Residents are cleaning up after more than 100 properties were flooded in Cornwall following heavy rain.

The Met Office said a yellow warning for rain had expired and there were no further warnings in place.

The Environment Agency (EA) said a flood warning was in place for the River Cober in Helston for the St John's area of town.

Devon and Cornwall Police said they had closed the A39 at Perranarworthal after the river Kennel burst its banks.

Overnight, Cornwall Fire and Rescue Service said it had removed water from a property in Perranporth and one in the St Buryan area, near Penzance, which had about 2ft of water inside.

Cornwall Council said 114 properties were flooded at the weekend.

Unlike the floods which devastated parts of mid Cornwall in November 2010, the authority said the whole of the county had been affected by the heavy rain and winds.

Among the worst-hit places over the weekend were Millbrook, Mevagissey, Polperro, Newlyn, Perranporth and Trenear near Helston.

Image caption Mevagissey was one of the worst-hit places in Cornwall on Saturday evening

Paul Allen from the county's highways department said officials were assessing the damage caused to the county's A and B roads but an "ever-decreasing highways maintenance budget" made prioritising roads "extremely difficult".

During the weekend, the fire service said it received 520 calls, which was its busiest weekend on record and every one of its 31 stations in the county was involved.

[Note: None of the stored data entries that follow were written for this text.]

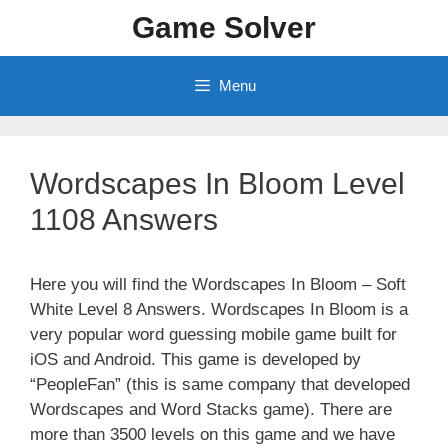
Skip
Game Solver
to
content
Menu
Wordscapes In Bloom Level
1108 Answers
Here you will find the Wordscapes In Bloom – Soft
White Level 8 Answers. Wordscapes In Bloom is a
very popular word guessing mobile game built for
iOS and Android. This game is developed by
“PeopleFan” (this is same company that developed
Wordscapes and Word Stacks game). There are
more than 3500 levels on this game and we have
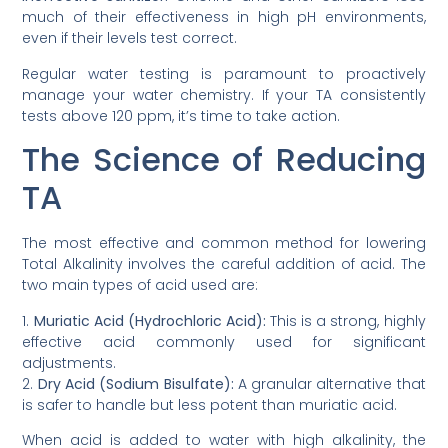
much of their effectiveness in high pH environments,
even if their levels test correct.
Regular water testing is paramount to proactively
manage your water chemistry. If your TA consistently
tests above 120 ppm, it’s time to take action.
The Science of Reducing
TA
The most effective and common method for lowering
Total Alkalinity involves the careful addition of acid. The
two main types of acid used are:
1.
Muriatic Acid (Hydrochloric Acid):
This is a strong, highly
effective acid commonly used for significant
adjustments.
2.
Dry Acid (Sodium Bisulfate):
A granular alternative that
is safer to handle but less potent than muriatic acid.
When acid is added to water with high alkalinity, the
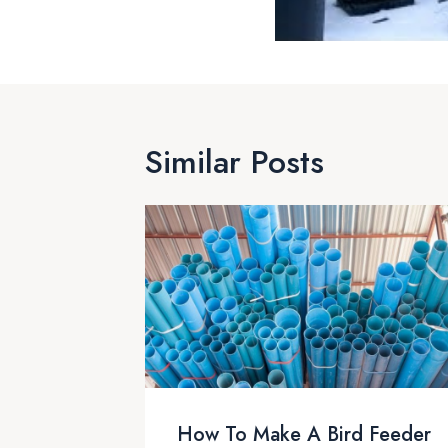
Similar Posts
How To Make A Bird Feeder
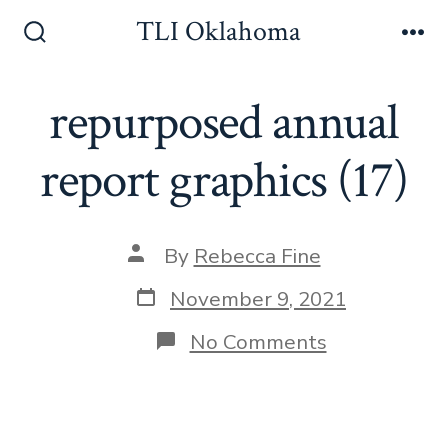
Skip
TLI Oklahoma
to
Search
Me
Toggle
content
repurposed annual
report graphics (17)
Post
By
Rebecca Fine
author
Post
November 9, 2021
date
on
No Comments
repurposed
annual
report
graphics
(17)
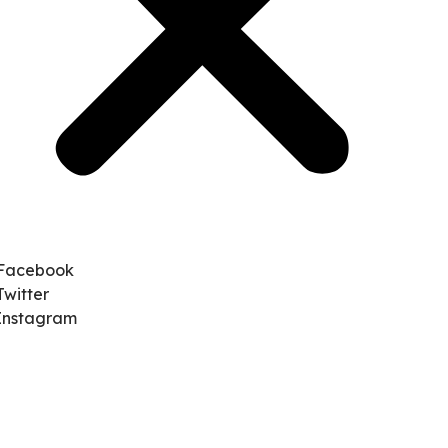
Facebook
Twitter
Instagram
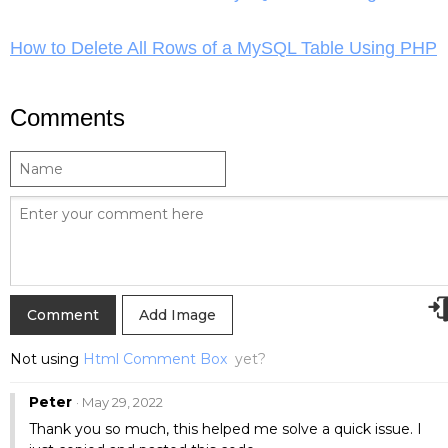
How to Delete All Rows of a MySQL Table Using PHP
Comments
Add Image
Not using
Html Comment Box
yet?
Peter
· May 29, 2022
Thank you so much, this helped me solve a quick issue. I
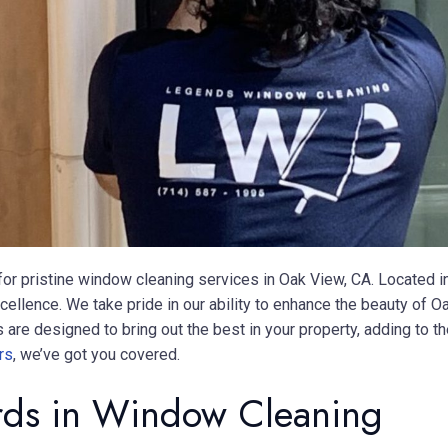
r pristine window cleaning services in Oak View, CA. Located 
xcellence. We take pride in our ability to enhance the beauty o
re designed to bring out the best in your property, adding to the
rs
, we’ve got you covered.
ards in Window Cleaning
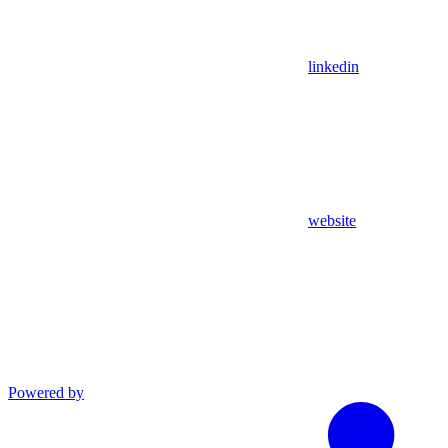
linkedin
website
Powered by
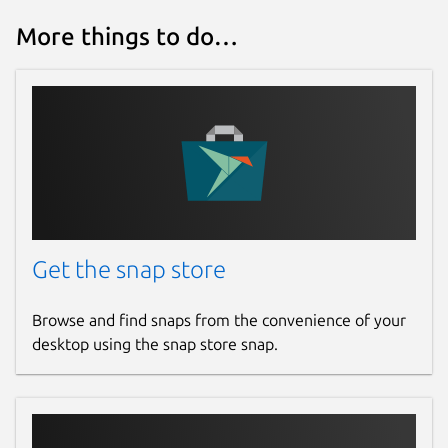
More things to do…
Get the snap store
Browse and find snaps from the convenience of your
desktop using the snap store snap.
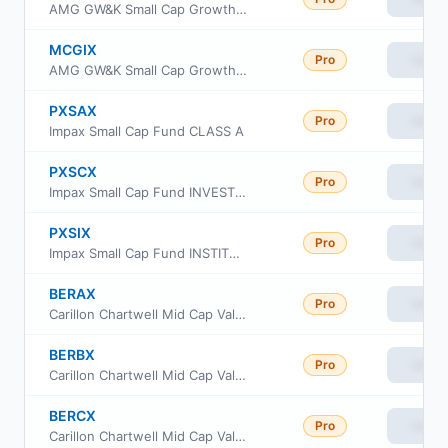
AMG GW&K Small Cap Growth Fund Class N
MCGIX
Pro
View
AMG GW&K Small Cap Growth Fund Class I
PXSAX
Pro
View
Impax Small Cap Fund CLASS A
PXSCX
Pro
View
Impax Small Cap Fund INVESTOR CLASS
PXSIX
Pro
View
Impax Small Cap Fund INSTITUTIONAL CLASS
BERAX
Pro
View
Carillon Chartwell Mid Cap Value Fund Class A
BERBX
Pro
View
Carillon Chartwell Mid Cap Value Fund Class C
BERCX
Pro
View
Carillon Chartwell Mid Cap Value Fund Class I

Tony Gibb, landlord of the Ship Inn in Mevagissey, said it had been flooded six times in the past six weeks.

On Saturday evening the pub was flooded with 8in (20cm) of water.

He said: "As usual it was a slow flood from the internal drains... we very rarely get the water in through the doors."

Mr Gibb said he was struggling to get the water out when three men arrived with brooms and helped with the clean-up.

"We don't know who they were, we only know they were from St Austell and they called themselves a 'fast response unit' but they weren't employed by the council," he said.

"Six people eventually came down with brooms and buckets and they stayed until 02:30 on Sunday helping people in the village.

"They were great and I'd like to say thank you."

Repeat flooding

Over the weekend, dozens of homes in Millbrook, Kingsand and Cawsand on the Rame Peninsula in south-east Cornwall were flooded.

John Shepherd, from Cawsand, said: "There are some houses that have been flooded two or three times in as many years."

On Sunday, three people escaped from a car which was overwhelmed with water while they were crossing a ford at Mountjoy, near Newquay.

The heavy rain and winds have also had an impact on rail services, with buses replacing some services between Exeter and Bristol and Exeter and Yeovil.

A bus service replaced the branch line between Truro and Falmouth Docks after a tree fell on the line.

First Great Western is currently advising passengers not to travel between Plymouth and Bristol.

In Devon, Environment Secretary Owen Paterson has visited the area around Cowley Bridge, in Exeter, which remains flooded.